A chill ran up my spine and my skin broke out in goosebumps. He had saved me whenever I was backed into corner, or facing a gun barrel, being suspended from a cliff, or bitten by some mutant snake or vampire hare. "What do you mean?" I asked, trying to sound cocky.

Coyote waves his hand, and a huge holo vid-screen appears, but what it shows is in black and white, like the old Yosemite photo from that book. There I am, in the pod, and the attendant. The image is frozen. My body is turning into atoms, soon to become digital bytes. The attendant is stooping below me. He's holding a pair of wire cutters whose jaws are aimed upwards into the base of my pod.

I glare at him. "Is this one of your tricks?" I growl.

His shoulders slump, and the smile vanishes. "No, Daniel Crow Feather. None of the Gods have anything to do with this. Has it never crossed your mortal mind that I might enjoy your company? Your escapades make me laugh, and after millennia of making mortals laugh, it is a gift to find someone like you. When you die, and the Great Spirit takes you, you are gone forever. It is why I intervene at times like these."

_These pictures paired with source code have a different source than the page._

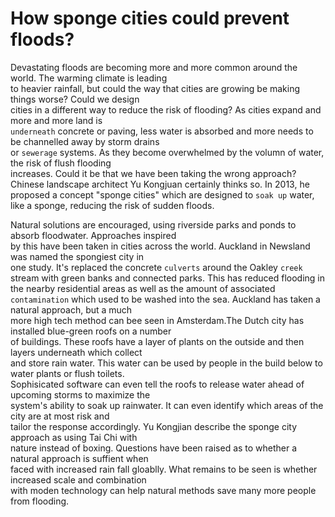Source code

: # How sponge cities could prevent floods?

Devastating floods are becoming more and more common around the world. The warming climate is leading  
to heavier rainfall, but could the way that cities are growing be making things worse? Could we design  
cities in a different way to reduce the risk of flooding? As cities expand and more and more land is  
`underneath` concrete or paving, less water is absorbed and more needs to be channelled away by storm drains  
or `sewerage` systems. As they become overwhelmed by the volumn of water, the risk of flush flooding  
increases. Could it be that we have been taking the wrong approach? Chinese landscape architect Yu Kongjuan
certainly thinks so. In 2013, he proposed a concept "sponge cities" which are designed to `soak up` water,
like a sponge, reducing the risk of sudden floods.  

Natural solutions are encouraged, using riverside parks and ponds to absorb floodwater. Approaches inspired  
by this have been taken in cities across the world. Auckland in Newsland was named the spongiest city in  
one study. It's replaced the concrete `culverts` around the Oakley `creek` stream with green banks and 
connected parks. This has reduced flooding in the nearby residential areas as well as the amount of associated  
`contamination` which used to be washed into the sea. Auckland has taken a natural approach, but a much  
more high tech method can bee seen in Amsterdam.The Dutch city has installed blue-green roofs on a number  
of buildings. These roofs have a layer of plants on the outside and then layers underneath which collect  
and store rain water. This water can be used by people in the build below to water plants or flush toilets.  
Sophisicated software can even tell the roofs to release water ahead of upcoming storms to maximize the  
system's ability to soak up rainwater. It can even identify which areas of the city are at most risk and  
tailor the response accordingly. Yu Kongjian describe the sponge city approach as using Tai Chi with  
nature instead of boxing. Questions have been raised as to whether a natural approach is suffient when  
faced with increased rain fall gloablly. What remains to be seen is whether increased scale and combination  
with moden technology can help natural methods save many more people from flooding.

"But we don't die anymore," I correct him. He looks at me with his knowing, ageless eyes.

"Perhaps what you think of as living forever is simply making your dying go on forever. Life is the Great Spirit's gift, yet you would deny them its return when your time is done? When you cannot feel this..." Coyote simply lays his hand on my knee, and my entire body spasms in ecstasy, "then you are gone, my dear friend."